Has becoming a single parent left you with feelings of inadequacy and self-doubt? You're not alone. Many single moms and dads wonder if they're doing "enough" for their kids, even while they know they couldn't possibly try any harder. If you're prone to questioning your ability to do the work of two parents on your own, take an inventory of what you're already doing well. Chances are, there's a lot of good there that you can build on.
And when you uncover gaps, look for small changes that make a big impact—like these twelve practical ways to be a better parent:
- Set boundaries. As adults, it's up to us to exercise our authority by setting boundaries with our kids. This includes not letting them bulldoze us into changing our minds when they don't like an answer, as well as allowing them to be kids instead of confidants.

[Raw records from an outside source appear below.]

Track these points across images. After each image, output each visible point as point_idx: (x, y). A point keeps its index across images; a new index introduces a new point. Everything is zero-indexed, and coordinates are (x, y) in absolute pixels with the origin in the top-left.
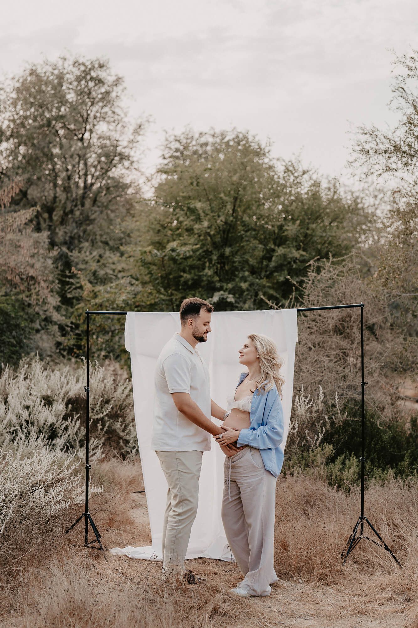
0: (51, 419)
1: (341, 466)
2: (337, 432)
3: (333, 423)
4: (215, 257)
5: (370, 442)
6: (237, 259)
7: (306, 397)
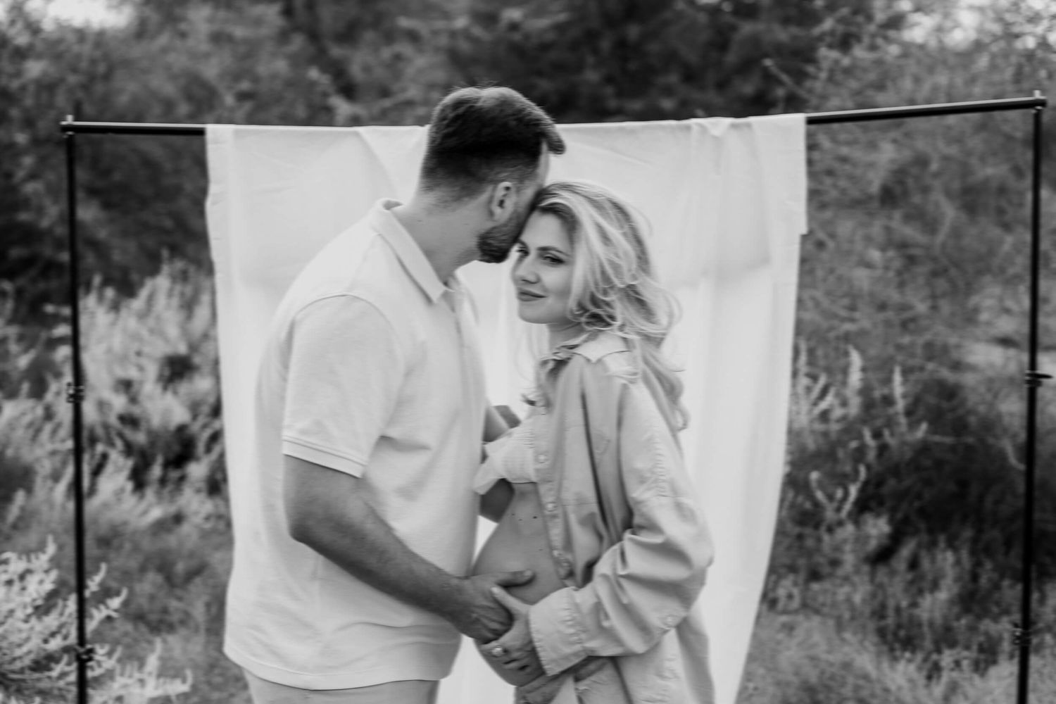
0: (180, 415)
1: (909, 576)
2: (896, 471)
3: (883, 449)
4: (606, 44)
5: (981, 498)
6: (654, 47)
7: (814, 378)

- Create a set of household rules. Your household rules define your expectations and help your kids make choices that are in line with your principles. Just remember to keep your list of rules short, so that your kids can remember it. It also helps to focus on what you want your kids to do rather than long lists of "don'ts." For example, be kind, be helpful, and be courteous. You can cover a lot of ground with a few succinct, memorable rules.
- Establish everyday routines. Household routines are procedures that make our lives easier. For example, there are certain things you do every morning as part of getting ready for the day, and things you do each evening as you prepare to sleep. Similarly, there are things your kids need to do each morning and evening.
- Knock something off your to-do list. Pick one thing to follow through on this week—whether it’s scheduling a doctor’s appointment you’ve been putting off, or organizing the stuff that's accumulated on your kitchen counter. The more in-charge you feel about your life, the more present you'll be with your kids.
- Say no. I sometimes catch myself saying yes to things I don’t really want to do (or even have time to do) and then resenting it. Instead, say no—and mean it. And if your kids are used to arguing back with you, trying to coerce you into changing your mind, acknowledge to them that that has worked in the past but will work no longer. Your "no" means no.
- Say yes. Once your kids know that your "no" means no, you'll be free to surprise them with an unexpected "yes" now and then. So go ahead and be spontaneous. Having fun together is a great way to build a closer relationship with your kids—and that's a huge part of gaining their cooperation with everything else you need them to do.
- Involve your ex—even when you don’t have to. If your ex is involved, do what you can to support your kids' relationship with him or her. Rather than being a weakness, a cooperative co-parenting relationship can be a huge strength for you personally, and for your kids.
- Set a positive example. Your kids are learning endurance and determination by what they see in you, right now.
- Be approachable. Let your kids know that they can talk to you about anything. And when they do, listen, without anger or judgment.
- Put yourself first sometimes. Taking care of yourself isn’t selfish. True selfishness would be always and only putting yourself first. And when you do decide to do something for yourself, pay attention to how to feel after. Chances are, you'll return to your kids with more appreciation, enthusiasm, and energy than if you'd never taken a "me time" break, to begin with.
- Step outside your comfort zone. Parenting on your own often means doing things you're not entirely comfortable with, from moms who teach themselves how to fix the toilet to dads who learn how to braid their daughter's hair. Rather than shying away from what you're not good at, realize that the best way to improve is to practice the skills you need to learn.
- Set goals for yourself. Consider where you want to be one year from now, both personally and professionally. Write your goals down in a journal or share them with a friend who's willing to hold you accountable for taking steps toward making those dreams a reality.
Finally, remember that there's no such thing as a perfect parent. But we can all become better parents by working at our craft—raising our kids to be strong, resilient, capable adults.